In that context, President Hu Jintao and Premier Wen Jiabao have emphasized the notion of a harmonious society. They are acutely aware of issues that threaten this vision, such as unemployment, problems of environmental degradation, dissatisfaction among minorities and nationalism amongst the country’s youth. These challenges seem to recommend that China adopt a low posture on the global stage and concentrate of dealing with its considerable domestic problems.
China may hanker for the time when, as Deng advised, it could concentrate on domestic affairs and sort out the immense problems of development in that huge country. Amako reminds us that, as a great power already, China no longer has that luxury. Its impact on global affairs causes such feedback effects on its own development ambitions that it must now deal with its global role as a priority and we must help it in order to succeed on any front. This is a new circumstance for Asia and the Pacific, although we know something of the dangerous problems that can come with it through experience in the transition of power that accompanied the rise of Japan historically.

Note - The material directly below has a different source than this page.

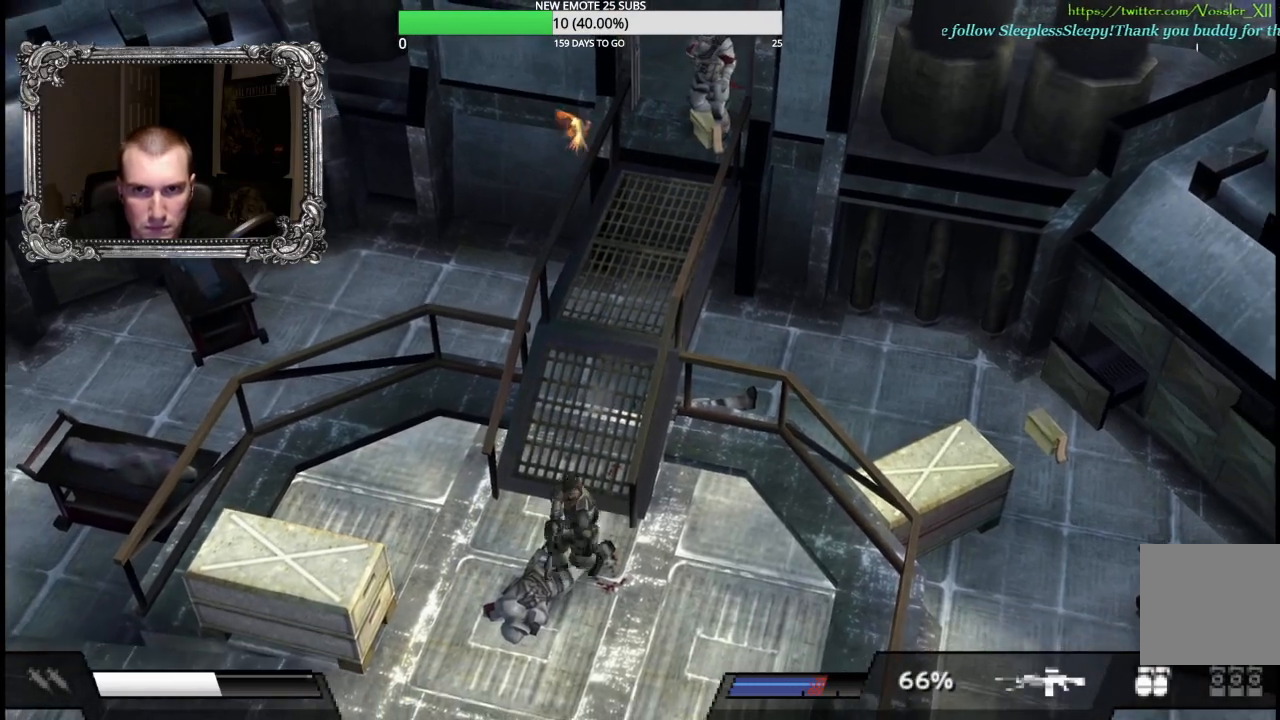
{"buttons": ["R2"], "left_stick": "down-left", "right_stick": "center", "events": [[217, "R2", "down"]]}
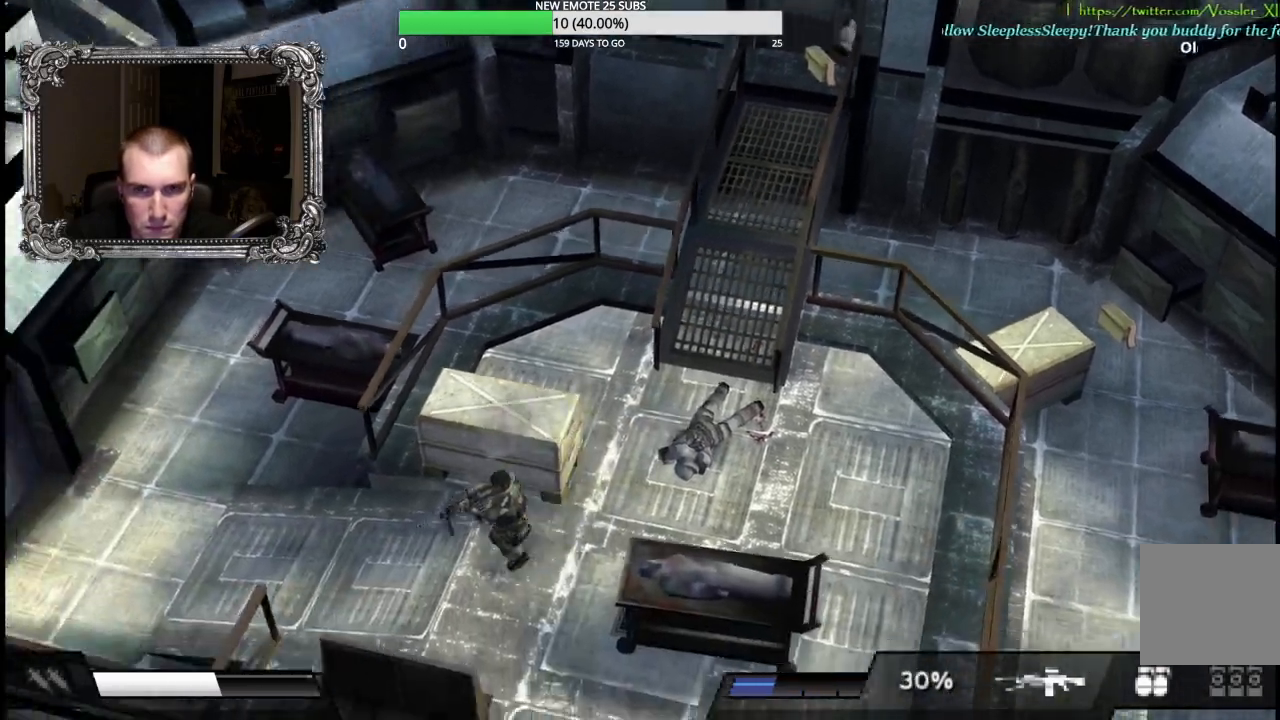
{"buttons": ["R2"], "left_stick": "up", "right_stick": "center", "events": [[133, "left_stick", "up-left"], [450, "left_stick", "up"]]}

This is where ideas about how regional architecture might evolve to assist with the accommodation of China’s new economic and political power are important.
China’s vision for regional integration, Amako argues, fits neatly into its current strategy to project what is predominately ‘soft,’ rather than ‘hard’ power. In recent years China has actively courted countries outside East Asia, such as India, and this augurs well in facilitating China’s continued integration into both the East Asian region, and the global community more broadly.